* **TASK GOAL**
Say how many lines of these entries include the word "page", and answer with the number alone.

* **RECORDS SHOWN**

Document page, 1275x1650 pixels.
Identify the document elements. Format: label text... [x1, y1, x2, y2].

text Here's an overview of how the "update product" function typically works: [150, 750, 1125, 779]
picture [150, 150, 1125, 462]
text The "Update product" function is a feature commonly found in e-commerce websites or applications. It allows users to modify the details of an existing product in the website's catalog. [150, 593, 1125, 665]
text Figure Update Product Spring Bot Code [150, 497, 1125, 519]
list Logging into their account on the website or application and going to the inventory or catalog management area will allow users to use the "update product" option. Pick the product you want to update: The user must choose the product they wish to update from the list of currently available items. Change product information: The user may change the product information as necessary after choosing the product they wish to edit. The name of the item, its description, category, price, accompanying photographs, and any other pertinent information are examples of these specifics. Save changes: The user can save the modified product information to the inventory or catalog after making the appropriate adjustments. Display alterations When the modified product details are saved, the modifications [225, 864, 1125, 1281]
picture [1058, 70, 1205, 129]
--
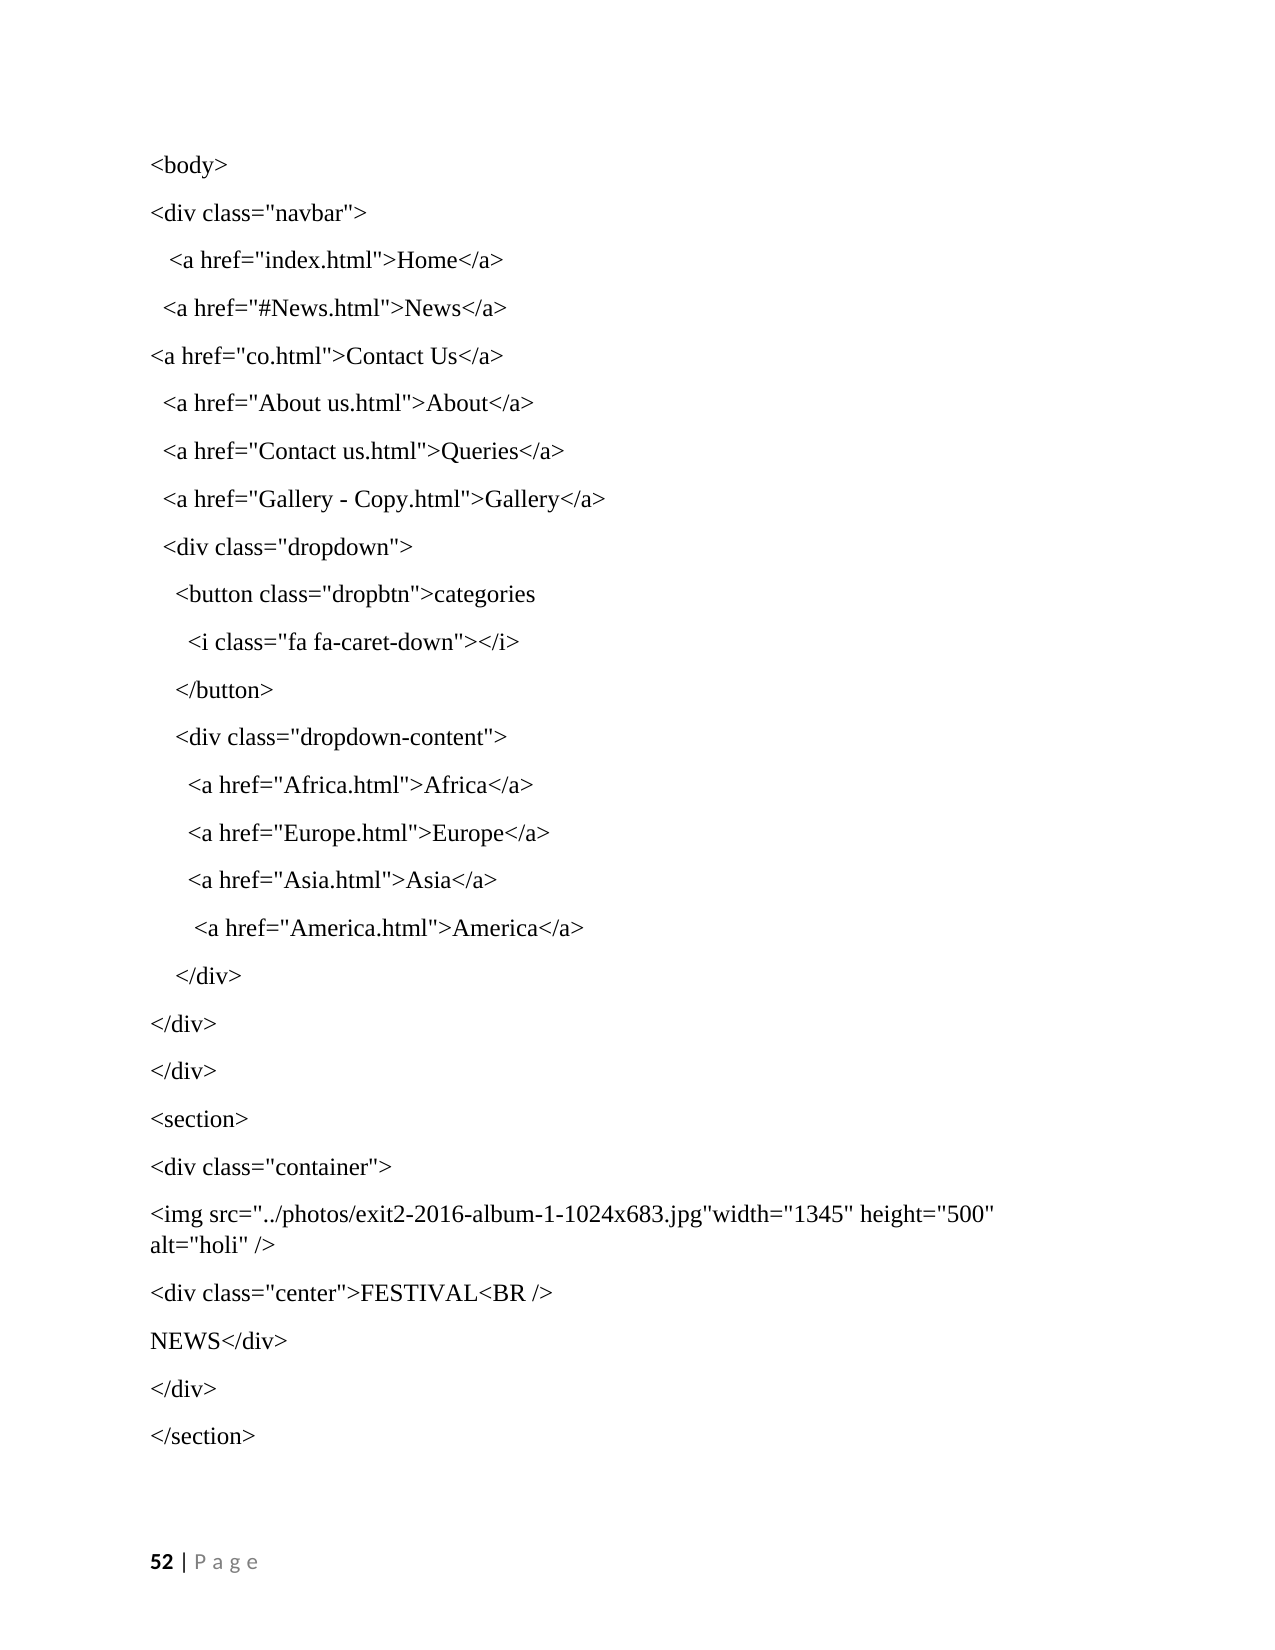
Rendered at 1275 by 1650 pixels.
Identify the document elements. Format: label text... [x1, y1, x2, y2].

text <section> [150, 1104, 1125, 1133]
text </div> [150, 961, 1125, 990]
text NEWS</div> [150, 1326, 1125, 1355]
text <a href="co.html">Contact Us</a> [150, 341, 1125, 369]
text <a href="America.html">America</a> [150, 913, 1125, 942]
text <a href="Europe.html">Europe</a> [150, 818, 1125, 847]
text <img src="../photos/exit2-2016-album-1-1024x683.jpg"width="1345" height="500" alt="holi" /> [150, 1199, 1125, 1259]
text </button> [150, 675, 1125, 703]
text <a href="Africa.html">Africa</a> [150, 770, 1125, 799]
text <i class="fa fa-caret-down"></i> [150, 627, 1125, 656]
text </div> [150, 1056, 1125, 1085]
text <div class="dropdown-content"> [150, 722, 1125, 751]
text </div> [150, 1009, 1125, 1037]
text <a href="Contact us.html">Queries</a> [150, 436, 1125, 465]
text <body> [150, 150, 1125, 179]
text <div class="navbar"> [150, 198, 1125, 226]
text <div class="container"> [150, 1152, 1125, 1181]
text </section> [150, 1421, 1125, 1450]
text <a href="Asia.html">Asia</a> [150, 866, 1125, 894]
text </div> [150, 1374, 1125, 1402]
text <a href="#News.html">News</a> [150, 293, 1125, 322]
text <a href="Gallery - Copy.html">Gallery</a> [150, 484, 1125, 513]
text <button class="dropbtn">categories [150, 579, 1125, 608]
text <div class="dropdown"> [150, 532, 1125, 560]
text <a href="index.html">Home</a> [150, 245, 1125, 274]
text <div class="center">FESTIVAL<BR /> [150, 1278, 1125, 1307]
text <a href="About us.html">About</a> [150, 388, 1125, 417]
* * *
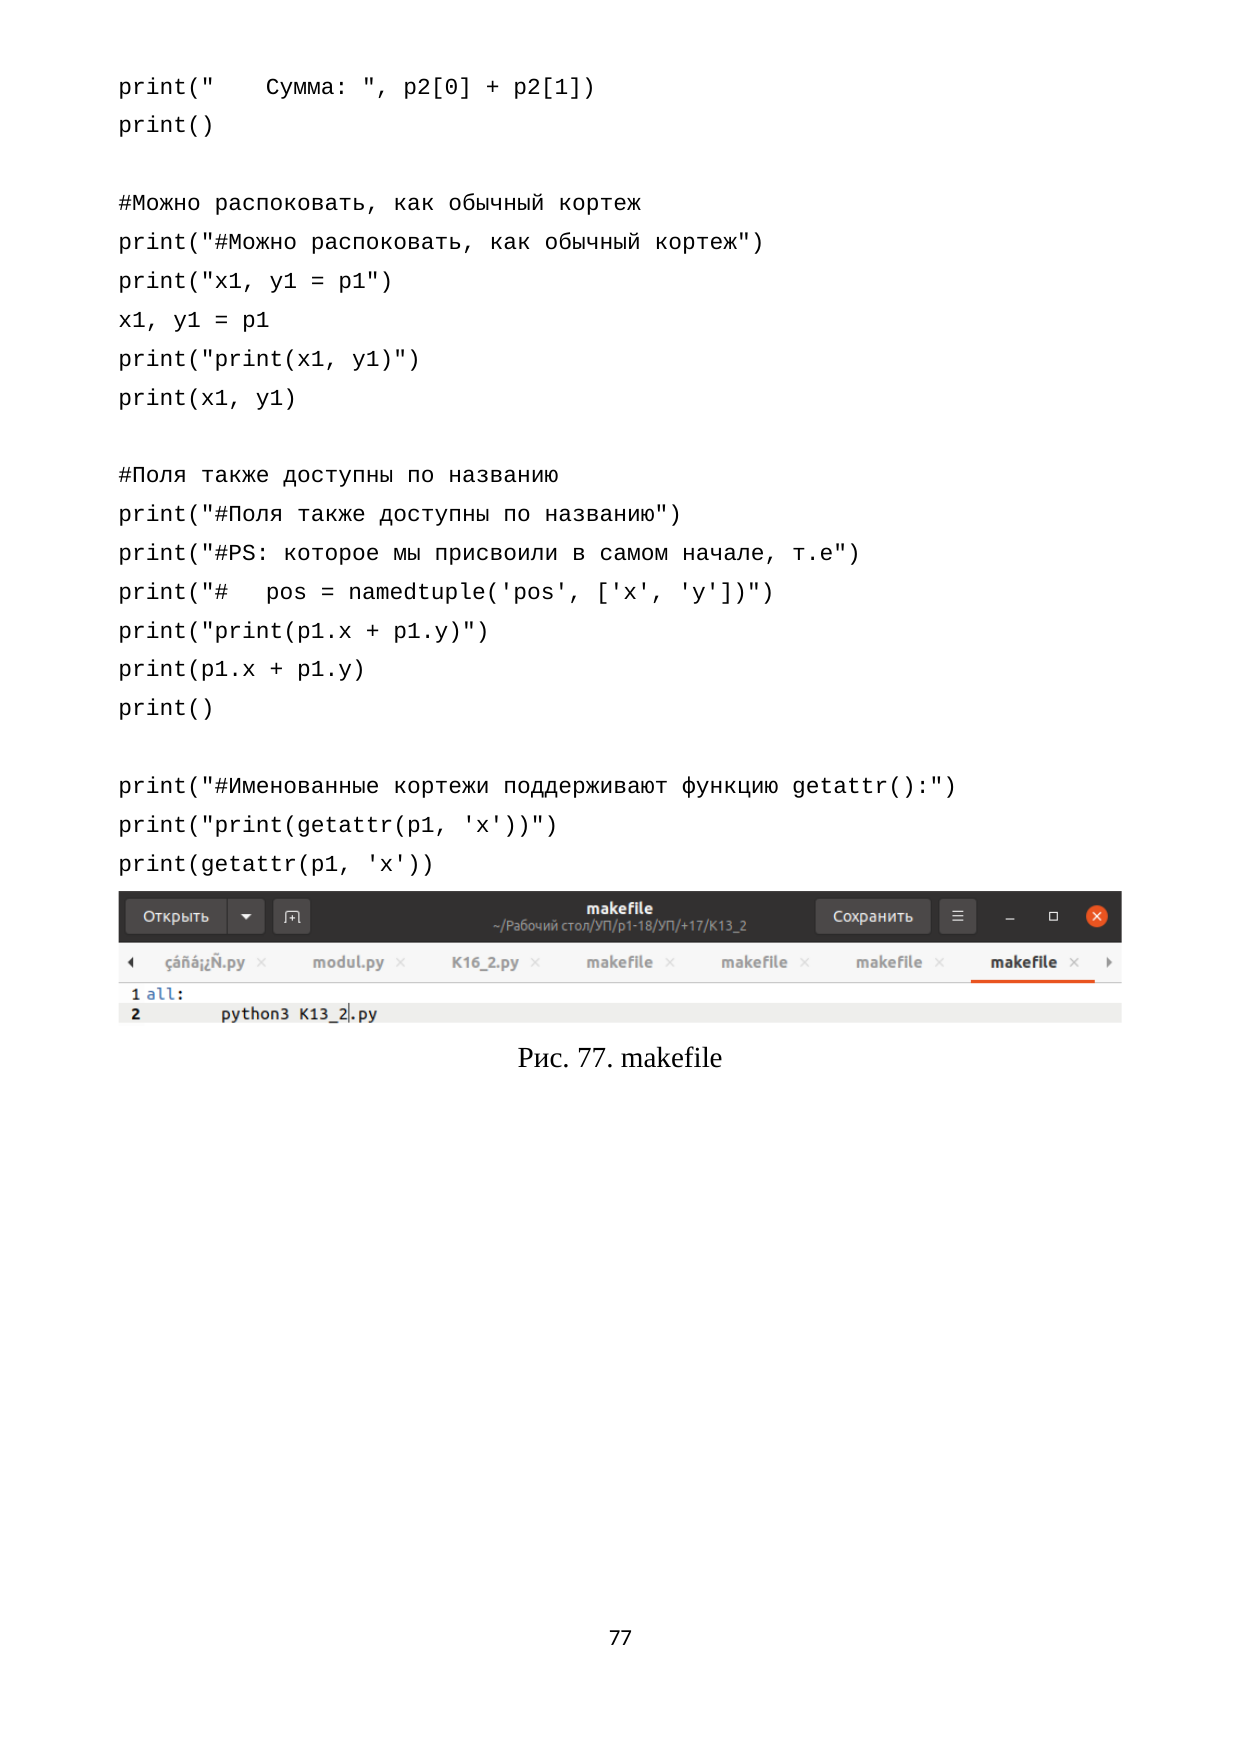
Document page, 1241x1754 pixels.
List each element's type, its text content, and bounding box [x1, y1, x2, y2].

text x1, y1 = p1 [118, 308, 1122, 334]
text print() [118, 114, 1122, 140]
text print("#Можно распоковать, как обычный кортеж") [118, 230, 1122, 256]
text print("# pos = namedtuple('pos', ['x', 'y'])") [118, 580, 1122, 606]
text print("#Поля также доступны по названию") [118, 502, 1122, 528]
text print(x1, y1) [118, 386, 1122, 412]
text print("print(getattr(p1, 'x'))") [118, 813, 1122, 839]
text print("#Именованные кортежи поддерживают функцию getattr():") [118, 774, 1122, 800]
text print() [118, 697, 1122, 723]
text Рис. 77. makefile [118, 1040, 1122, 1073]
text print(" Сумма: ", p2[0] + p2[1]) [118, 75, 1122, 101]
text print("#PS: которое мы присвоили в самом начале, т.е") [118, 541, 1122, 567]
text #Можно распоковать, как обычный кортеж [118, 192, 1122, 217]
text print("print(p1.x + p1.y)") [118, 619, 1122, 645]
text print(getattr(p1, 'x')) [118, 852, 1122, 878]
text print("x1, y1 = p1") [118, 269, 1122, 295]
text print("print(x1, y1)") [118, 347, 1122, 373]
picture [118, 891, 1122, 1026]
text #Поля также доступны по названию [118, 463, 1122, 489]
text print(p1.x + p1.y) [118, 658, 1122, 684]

* **EXERCISE OUTPUT**
2